Oniros. Amor entre dos mundos

Capítulo 1 – La noche robada

En la vigilia, los relojes marcaban las dos de la madrugada.
En el Reino del Sueño, el tiempo no existía.

Morfeo descendía, como cada noche, envuelto en su manto de sombras líquidas.
Sus alas, hechas de niebla y susurros, rozaban las mentes dormidas de los humanos, tejiendo con hilos de luz sus sueños más dulces.
Aquella noche, su destino era una joven.
Una humana de apenas veinte años, de alma tan pura que los sueños la visitaban con timidez.
No conocía la lujuria ni el deseo, ni el roce de otro cuerpo. Solo soñaba con los jardines donde había jugado de niña y con el olor del pan recién hecho.

Su nombre, perdido en la bruma del sueño, era Evelyn.
Y su mente era un santuario de calma, un lugar que Morfeo rara vez encontraba.

—Duerme, pequeña— susurró el dios, posando una caricia en el aire.
Su voz no era un sonido, sino una vibración que el alma reconocía.
De su toque brotaron flores de cristal y un lago plateado se abrió bajo los pies de la joven dormida.
Ella sonrió en sueños.

Pero entre los pliegues de ese paraíso tejido, algo oscuro se movía.
Una grieta se abrió en el firmamento del sueño y dos presencias cruzaron el umbral.

Una, la bruja —de cabello blanco como la ceniza y ojos del color de los relámpagos—, sostenía un cuenco de ónix donde hervía una sustancia que olía a magia vieja y prohibida.
La otra, la Harpía Eristeia, se deslizó tras ella con una sonrisa de colmillos finos.
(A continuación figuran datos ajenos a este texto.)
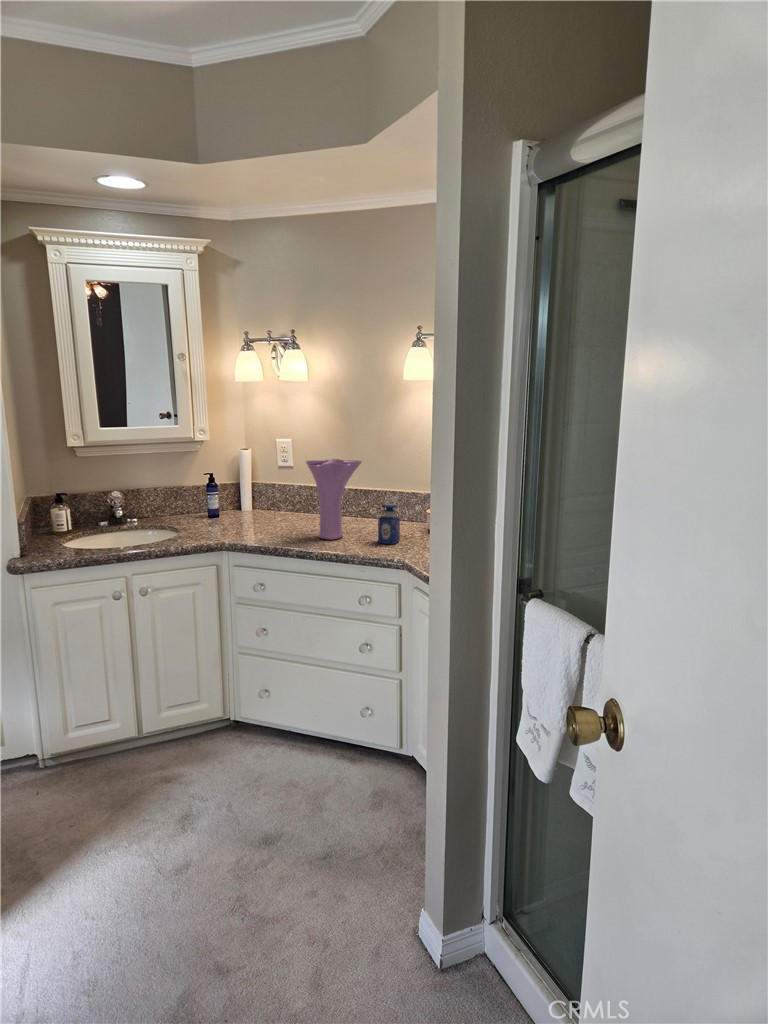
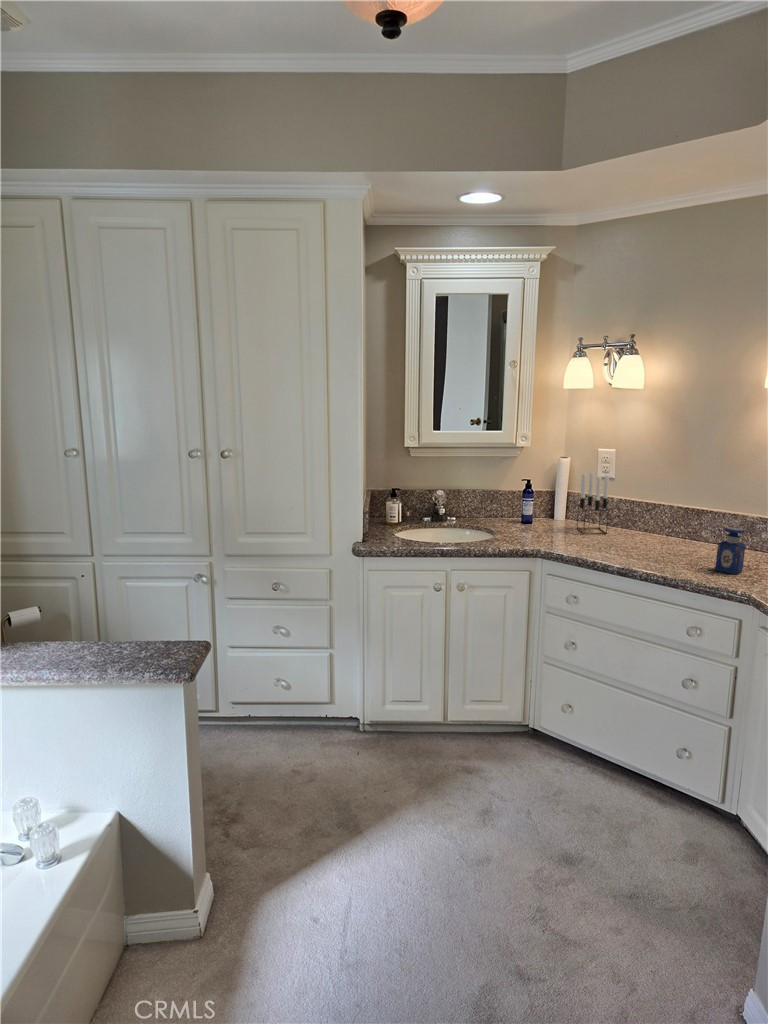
vase: present [306,459,362,540] -> none [636,473,704,560]
candle holder: none [260,462,289,522] -> present [577,473,609,534]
—¿Estás segura de que es esta la elegida? —preguntó la Harpía, observando el cuerpo dormido de la humana—. Parece... demasiado inocente.

—Justamente por eso —respondió la bruja, sin levantar la vista—. Solo una mente sin deseo puede albergar el toque de un dios sin despertar sospechas.

Morfeo no las vio.
Ellas no pertenecían al sueño, sino a los márgenes de él, al velo que separaba lo divino de lo profano.

Eristeia extendió su mano, dejando caer sobre el lago una gota del brebaje.
El agua centelleó, y el paisaje comenzó a cambiar.
Los pétalos se tornaron de un rojo profundo; el aire se llenó de un aroma cálido, y el cuerpo de la joven soñadora tembló.
El susurro de Morfeo se transformó en un gemido apenas contenido.

—¿Qué es esto? —murmuró el dios, confundido, al sentir cómo su propio deseo despertaba.

—Un sueño... —susurró Eristeia desde la oscuridad—. Solo un sueño más hermoso.

Evelyn lo miró.
En el reino de los sueños, sus ojos —que en la vida eran castaños— ardían ahora con reflejos dorados.
Lo llamó por su nombre, aunque jamás lo había oído.
Y cuando Morfeo la tomó en sus brazos, el universo entero pareció suspenderse.

Fue un encuentro breve, etéreo, pero suficiente.
La pasión, forzada por la magia, cruzó el límite entre el mundo de los dioses y el de los mortales.
En el instante en que su aliento se mezcló con el de ella, una chispa escapó de su cuerpo.
Una chispa que no pertenecía a ningún sueño.

La bruja la atrapó en el cuenco, antes de que el dios notara su ausencia.
El fuego del brebaje se tornó azul.

Eristeia rio suavemente.
—Lo tenemos. Su esencia.

Morfeo, ignorante, besó la frente de la joven y desapareció, dejando tras de sí un cielo sin estrellas.

En la oscuridad que siguió, la Harpía y la bruja se miraron.
El aire olía a humo y promesa.

—Llévame a la vigilia —ordenó Eristeia—.
El hijo de Morfeo nacerá... y cuando lo haga, los sueños serán míos.